§ **Instructions for the task**
Update the material below by replacing "highest" with "largest" wherever it occurs and leaving everything else unchanged. Omit the pictures from your answer.

§ **Data for this task**
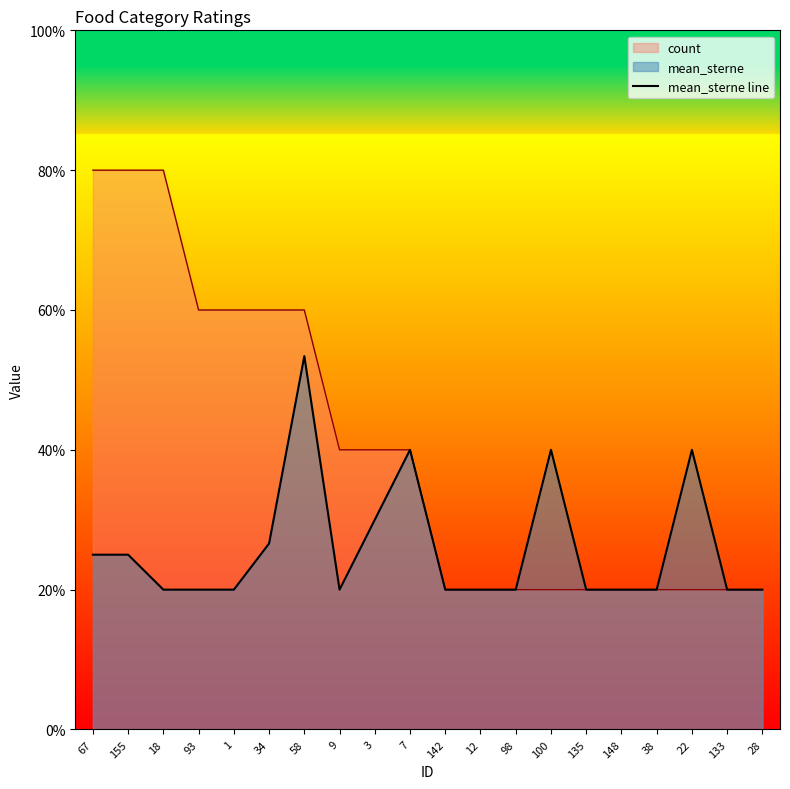

True or false: the data shows 0.6 at 67.

False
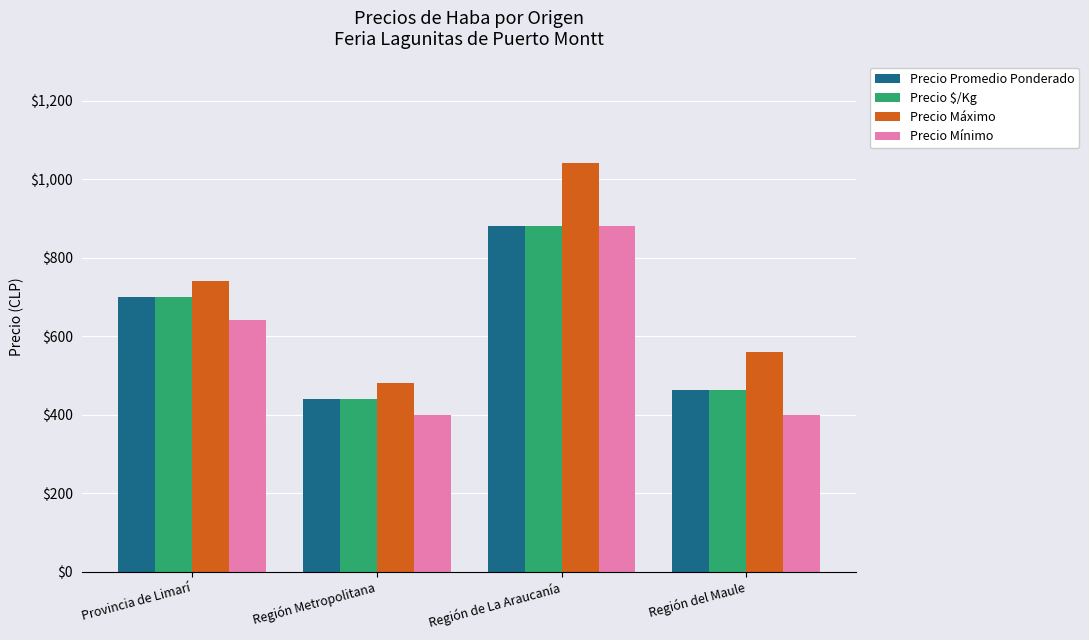

What position from the right is Región del Maule?

1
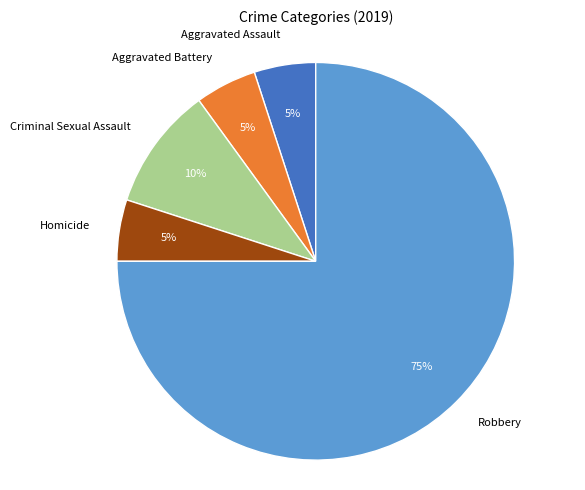

To the nearest percent, what percentage of the pie is Aggravated Assault?

5%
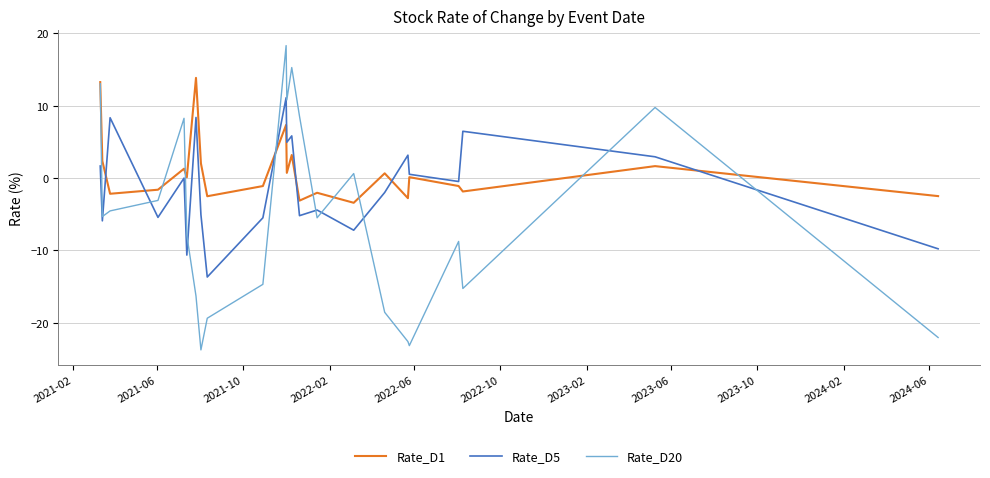

What is the highest value of the Rate_D20 series?

18.3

§ **Answer to the exercise**
True or false: the data shows 0.6 at 67.

False

What position from the right is Región del Maule?

1

To the nearest percent, what percentage of the pie is Aggravated Assault?

5%

What is the largest value of the Rate_D20 series?

18.3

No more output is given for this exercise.